Here’s a reminder for anyone who needs it. I found this while on a walking tour of Fairmount Park. (Another thing I wish I had written about as I love our city’s pleasure park.)

Anyways, that is enough from me. If you have read this blog post or any of them I am grateful that you let me share this summer of research with you and I hope that you learned a thing or two. A big heartfelt thank you goes out to Dr. Lowe for having me as her research assistant this summer and letting me spend the days reading about and walking around our beautiful city. When I first met with Dr. Lowe her passion for the project was infectious and any doubts I had about spending the summer immersed in the world of Philadelphia guidebooks were quickly cast aside. She got me headed in the right direction and then let me run wild and free in the archives around the city. I also have to thank all of my friends that let me lead them around Philadelphia on a walking tour as they kept me company through every wrong turn and helped me digest the history all around us. And if we ever hung out right after I left an archive there is a good chance you heard me ramble for at least five minutes about whatever small detail stuck with me that day so thank you for helping me work through my thoughts and for not telling me to calm down and let it go. So on that note, grab a friend and go out and explore Philadelphia. I am sure you will find places you never knew existed and gain a deeper appreciation for the city, whether it is as a visitor or as a resident. I promise you will have more fun than you would ever expect.

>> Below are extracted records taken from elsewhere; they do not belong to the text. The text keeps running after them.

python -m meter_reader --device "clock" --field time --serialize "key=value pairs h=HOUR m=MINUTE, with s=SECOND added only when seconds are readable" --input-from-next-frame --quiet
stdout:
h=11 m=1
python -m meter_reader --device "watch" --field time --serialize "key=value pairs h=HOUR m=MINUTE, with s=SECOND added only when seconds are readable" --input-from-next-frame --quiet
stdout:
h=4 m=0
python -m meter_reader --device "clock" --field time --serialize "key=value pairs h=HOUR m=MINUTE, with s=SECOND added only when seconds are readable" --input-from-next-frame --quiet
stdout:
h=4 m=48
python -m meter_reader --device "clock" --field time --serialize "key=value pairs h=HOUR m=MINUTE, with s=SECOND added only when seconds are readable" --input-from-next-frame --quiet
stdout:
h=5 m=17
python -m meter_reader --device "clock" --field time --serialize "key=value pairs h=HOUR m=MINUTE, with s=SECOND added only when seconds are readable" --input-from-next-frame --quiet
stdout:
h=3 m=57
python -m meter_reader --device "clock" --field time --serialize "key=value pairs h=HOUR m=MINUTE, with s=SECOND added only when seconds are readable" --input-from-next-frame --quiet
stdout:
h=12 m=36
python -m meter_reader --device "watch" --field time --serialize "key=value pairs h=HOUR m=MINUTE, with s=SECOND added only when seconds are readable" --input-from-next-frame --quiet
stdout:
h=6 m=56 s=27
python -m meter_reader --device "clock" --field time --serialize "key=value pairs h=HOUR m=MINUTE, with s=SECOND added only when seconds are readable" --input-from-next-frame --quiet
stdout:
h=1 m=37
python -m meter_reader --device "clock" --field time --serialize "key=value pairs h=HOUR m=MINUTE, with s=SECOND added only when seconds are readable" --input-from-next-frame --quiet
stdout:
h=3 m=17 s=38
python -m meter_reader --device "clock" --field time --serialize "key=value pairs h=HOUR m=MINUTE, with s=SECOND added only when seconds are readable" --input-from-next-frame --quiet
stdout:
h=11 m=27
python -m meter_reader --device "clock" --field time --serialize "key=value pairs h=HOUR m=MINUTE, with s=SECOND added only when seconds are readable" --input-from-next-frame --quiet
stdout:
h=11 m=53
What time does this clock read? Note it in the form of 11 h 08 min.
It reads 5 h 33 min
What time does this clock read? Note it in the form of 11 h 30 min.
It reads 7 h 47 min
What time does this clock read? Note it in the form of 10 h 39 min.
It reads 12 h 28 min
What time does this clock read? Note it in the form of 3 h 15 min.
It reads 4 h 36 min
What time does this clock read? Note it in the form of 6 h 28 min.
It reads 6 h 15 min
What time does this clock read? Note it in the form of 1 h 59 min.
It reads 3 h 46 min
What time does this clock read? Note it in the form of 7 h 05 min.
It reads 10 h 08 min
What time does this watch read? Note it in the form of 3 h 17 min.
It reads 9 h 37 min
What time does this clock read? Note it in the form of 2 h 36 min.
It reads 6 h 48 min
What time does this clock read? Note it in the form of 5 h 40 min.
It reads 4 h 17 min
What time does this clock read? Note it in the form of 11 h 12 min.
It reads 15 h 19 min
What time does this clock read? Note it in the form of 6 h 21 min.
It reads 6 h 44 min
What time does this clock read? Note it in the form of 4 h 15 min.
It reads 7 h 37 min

The Depths of Paley Library

Hi there, I am Nate Hubler and I am spending the summer as a research assistant exploring Philadelphia guide books. The goal of the research is to determine how historical value fluctuates and changes depending on the time period in Philadelphia and on the people represented in the guide book. We are specifically looking from the time of the Centennial to the Bicentennial in Philadelphia, or roughly the 1860s to 1980. I have spent the last two weeks tucked away in random corners of Paley Stacks and Temple’s campus as I have been diving into the guide books available on the shelves in the Stacks and a few that have been delivered from Ambler Stacks and the Library Repository. I quickly became lost in the pages in front of me as Philadelphia’s past consumed me, but now I am taking a brief pause to shine a light on the selection of guide books I have found so far. These pauses will be a regular part of my research this summer and I hope that they will provide a window into the fascinating world of Philadelphia guide books that we are working to reveal.

This blog post is going to focus on a handful of the more interesting sources I have come across so far in my research, of which there have been several noteworthy entries. I was lucky that the first book I began reading, Guidebook to Jewish Philadelphia: History, Landmarks, Donors of the Jewish Community for the Life of Philadelphia, 1703-1965, was written from a Jewish historical perspective because I read about locations that would not make an appearance in many of the other guide books I pulled off of the shelves at Paley. I read about the brilliance of Rebecca Gratz and the storied history of the Mikveh Israel Synagogue; both which would only return with the briefest of homages in other guide books, if at all. But besides giving me a preemptive break from the seemingly endless number of guide books written through a primarily White Anglo-Saxon Protestant lens the Guidebook to Jewish Philadelphia also provided a number of well-crafted walking tours with accompanying maps. I have yet to have a chance this summer to explore any of the walking tours of Philadelphia that I have read about, but when I do the walking tours featured in the Guidebook to Jewish Philadelphia will be where I begin my travels.

Another day I looked through two very different guidebooks, The Philadelphia Tradition of Work: Things to Do & Places to See and Magee’s Centennial Guide of Philadelphia. The two guide books were slightly more than a century apart with The Philadelphia Tradition of Work releasing in 1979 and Magee’s Centennial Guide releasing in 1875, but this century long gap allowed for some fascinating comparisons of locations examined within each book. For example, The Philadelphia Tradition of Work dedicates a large amount of space to memorializing the Frankford Arsenal which it describes as “[having] produced munitions for every American war since the war with Mexico…” ( Cybriwsky and Hanson 36), but Magee’s Centennial Guide carries a much more reserved tone simply calling the Arsenal “famous for its war supplies” (Magee 40). Despite over a century passing between the publication of the two guide books they both rely on the Frankford Arsenal’s production of American munitions to assign it its historical value. The justification for including the Arsenal on one’s day trip around Philadelphia boils down to a roughly identical argument; this suggests to me that historical value and patriotic value are often considered one and the same regardless of time in Philadelphia’s history. I am interested to see if this trend continues in the other guide books I will explore this summer and how will it might change in relation to the identity of the author or the intended audience.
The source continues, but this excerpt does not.